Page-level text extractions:
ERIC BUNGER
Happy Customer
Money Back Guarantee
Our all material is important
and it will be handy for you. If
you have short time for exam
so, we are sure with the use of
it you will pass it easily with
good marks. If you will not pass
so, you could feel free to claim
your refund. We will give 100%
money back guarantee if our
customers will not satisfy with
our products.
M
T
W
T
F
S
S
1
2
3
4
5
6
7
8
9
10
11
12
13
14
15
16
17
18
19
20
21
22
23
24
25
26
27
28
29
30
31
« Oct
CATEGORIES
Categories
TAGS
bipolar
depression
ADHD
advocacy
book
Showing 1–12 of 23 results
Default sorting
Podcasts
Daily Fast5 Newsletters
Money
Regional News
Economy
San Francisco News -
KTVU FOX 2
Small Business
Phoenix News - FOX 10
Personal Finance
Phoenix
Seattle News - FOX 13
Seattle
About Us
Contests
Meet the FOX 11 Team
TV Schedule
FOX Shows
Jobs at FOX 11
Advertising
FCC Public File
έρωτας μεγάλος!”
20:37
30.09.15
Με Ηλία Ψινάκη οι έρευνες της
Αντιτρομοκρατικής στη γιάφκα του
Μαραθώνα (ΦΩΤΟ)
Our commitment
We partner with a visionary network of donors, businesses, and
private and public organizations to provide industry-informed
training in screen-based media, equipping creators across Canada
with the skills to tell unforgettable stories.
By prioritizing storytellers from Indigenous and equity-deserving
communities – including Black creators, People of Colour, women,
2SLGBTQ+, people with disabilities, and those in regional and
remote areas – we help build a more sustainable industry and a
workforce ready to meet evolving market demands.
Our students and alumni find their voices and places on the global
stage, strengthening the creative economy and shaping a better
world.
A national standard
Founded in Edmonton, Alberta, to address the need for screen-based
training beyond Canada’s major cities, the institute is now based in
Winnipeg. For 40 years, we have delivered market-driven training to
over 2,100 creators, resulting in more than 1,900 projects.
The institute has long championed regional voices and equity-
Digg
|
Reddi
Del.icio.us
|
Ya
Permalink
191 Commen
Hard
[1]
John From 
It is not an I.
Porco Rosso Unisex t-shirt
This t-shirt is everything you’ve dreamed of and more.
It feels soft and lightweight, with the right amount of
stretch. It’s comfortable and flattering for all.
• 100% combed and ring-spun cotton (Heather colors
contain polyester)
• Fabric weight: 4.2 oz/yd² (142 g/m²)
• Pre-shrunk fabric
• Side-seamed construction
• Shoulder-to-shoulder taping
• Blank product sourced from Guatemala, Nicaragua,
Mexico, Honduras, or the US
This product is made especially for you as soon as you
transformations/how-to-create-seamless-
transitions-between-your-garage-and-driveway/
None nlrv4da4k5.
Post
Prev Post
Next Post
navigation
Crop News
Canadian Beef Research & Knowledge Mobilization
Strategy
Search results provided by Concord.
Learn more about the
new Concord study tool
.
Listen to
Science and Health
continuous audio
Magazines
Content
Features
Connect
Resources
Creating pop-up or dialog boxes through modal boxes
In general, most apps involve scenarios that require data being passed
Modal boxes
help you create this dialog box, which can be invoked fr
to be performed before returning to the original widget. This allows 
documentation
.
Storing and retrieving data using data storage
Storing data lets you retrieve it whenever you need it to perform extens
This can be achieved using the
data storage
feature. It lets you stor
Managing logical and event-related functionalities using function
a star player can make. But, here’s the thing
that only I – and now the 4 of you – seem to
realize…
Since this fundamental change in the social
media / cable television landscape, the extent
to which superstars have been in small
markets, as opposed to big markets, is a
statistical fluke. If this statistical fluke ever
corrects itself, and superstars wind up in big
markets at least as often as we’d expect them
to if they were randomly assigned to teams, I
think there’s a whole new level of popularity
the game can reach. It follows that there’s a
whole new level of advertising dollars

## WORK REQUEST
Please give each line above again, word for word.

## EXPECTED OUTPUT
ERIC BUNGER
Happy Customer
Money Back Guarantee
Our all material is important
and it will be handy for you. If
you have short time for exam
so, we are sure with the use of
it you will pass it easily with
good marks. If you will not pass
so, you could feel free to claim
your refund. We will give 100%
money back guarantee if our
customers will not satisfy with
our products.
M
T
W
T
F
S
S
1
2
3
4
5
6
7
8
9
10
11
12
13
14
15
16
17
18
19
20
21
22
23
24
25
26
27
28
29
30
31
« Oct
CATEGORIES
Categories
TAGS
bipolar
depression
ADHD
advocacy
book
Showing 1–12 of 23 results
Default sorting
Podcasts
Daily Fast5 Newsletters
Money
Regional News
Economy
San Francisco News -
KTVU FOX 2
Small Business
Phoenix News - FOX 10
Personal Finance
Phoenix
Seattle News - FOX 13
Seattle
About Us
Contests
Meet the FOX 11 Team
TV Schedule
FOX Shows
Jobs at FOX 11
Advertising
FCC Public File
έρωτας μεγάλος!”
20:37
30.09.15
Με Ηλία Ψινάκη οι έρευνες της
Αντιτρομοκρατικής στη γιάφκα του
Μαραθώνα (ΦΩΤΟ)
Our commitment
We partner with a visionary network of donors, businesses, and
private and public organizations to provide industry-informed
training in screen-based media, equipping creators across Canada
with the skills to tell unforgettable stories.
By prioritizing storytellers from Indigenous and equity-deserving
communities – including Black creators, People of Colour, women,
2SLGBTQ+, people with disabilities, and those in regional and
remote areas – we help build a more sustainable industry and a
workforce ready to meet evolving market demands.
Our students and alumni find their voices and places on the global
stage, strengthening the creative economy and shaping a better
world.
A national standard
Founded in Edmonton, Alberta, to address the need for screen-based
training beyond Canada’s major cities, the institute is now based in
Winnipeg. For 40 years, we have delivered market-driven training to
over 2,100 creators, resulting in more than 1,900 projects.
The institute has long championed regional voices and equity-
Digg
|
Reddi
Del.icio.us
|
Ya
Permalink
191 Commen
Hard
[1]
John From 
It is not an I.
Porco Rosso Unisex t-shirt
This t-shirt is everything you’ve dreamed of and more.
It feels soft and lightweight, with the right amount of
stretch. It’s comfortable and flattering for all.
• 100% combed and ring-spun cotton (Heather colors
contain polyester)
• Fabric weight: 4.2 oz/yd² (142 g/m²)
• Pre-shrunk fabric
• Side-seamed construction
• Shoulder-to-shoulder taping
• Blank product sourced from Guatemala, Nicaragua,
Mexico, Honduras, or the US
This product is made especially for you as soon as you
transformations/how-to-create-seamless-
transitions-between-your-garage-and-driveway/
None nlrv4da4k5.
Post
Prev Post
Next Post
navigation
Crop News
Canadian Beef Research & Knowledge Mobilization
Strategy
Search results provided by Concord.
Learn more about the
new Concord study tool
.
Listen to
Science and Health
continuous audio
Magazines
Content
Features
Connect
Resources
Creating pop-up or dialog boxes through modal boxes
In general, most apps involve scenarios that require data being passed
Modal boxes
help you create this dialog box, which can be invoked fr
to be performed before returning to the original widget. This allows 
documentation
.
Storing and retrieving data using data storage
Storing data lets you retrieve it whenever you need it to perform extens
This can be achieved using the
data storage
feature. It lets you stor
Managing logical and event-related functionalities using function
a star player can make. But, here’s the thing
that only I – and now the 4 of you – seem to
realize…
Since this fundamental change in the social
media / cable television landscape, the extent
to which superstars have been in small
markets, as opposed to big markets, is a
statistical fluke. If this statistical fluke ever
corrects itself, and superstars wind up in big
markets at least as often as we’d expect them
to if they were randomly assigned to teams, I
think there’s a whole new level of popularity
the game can reach. It follows that there’s a
whole new level of advertising dollars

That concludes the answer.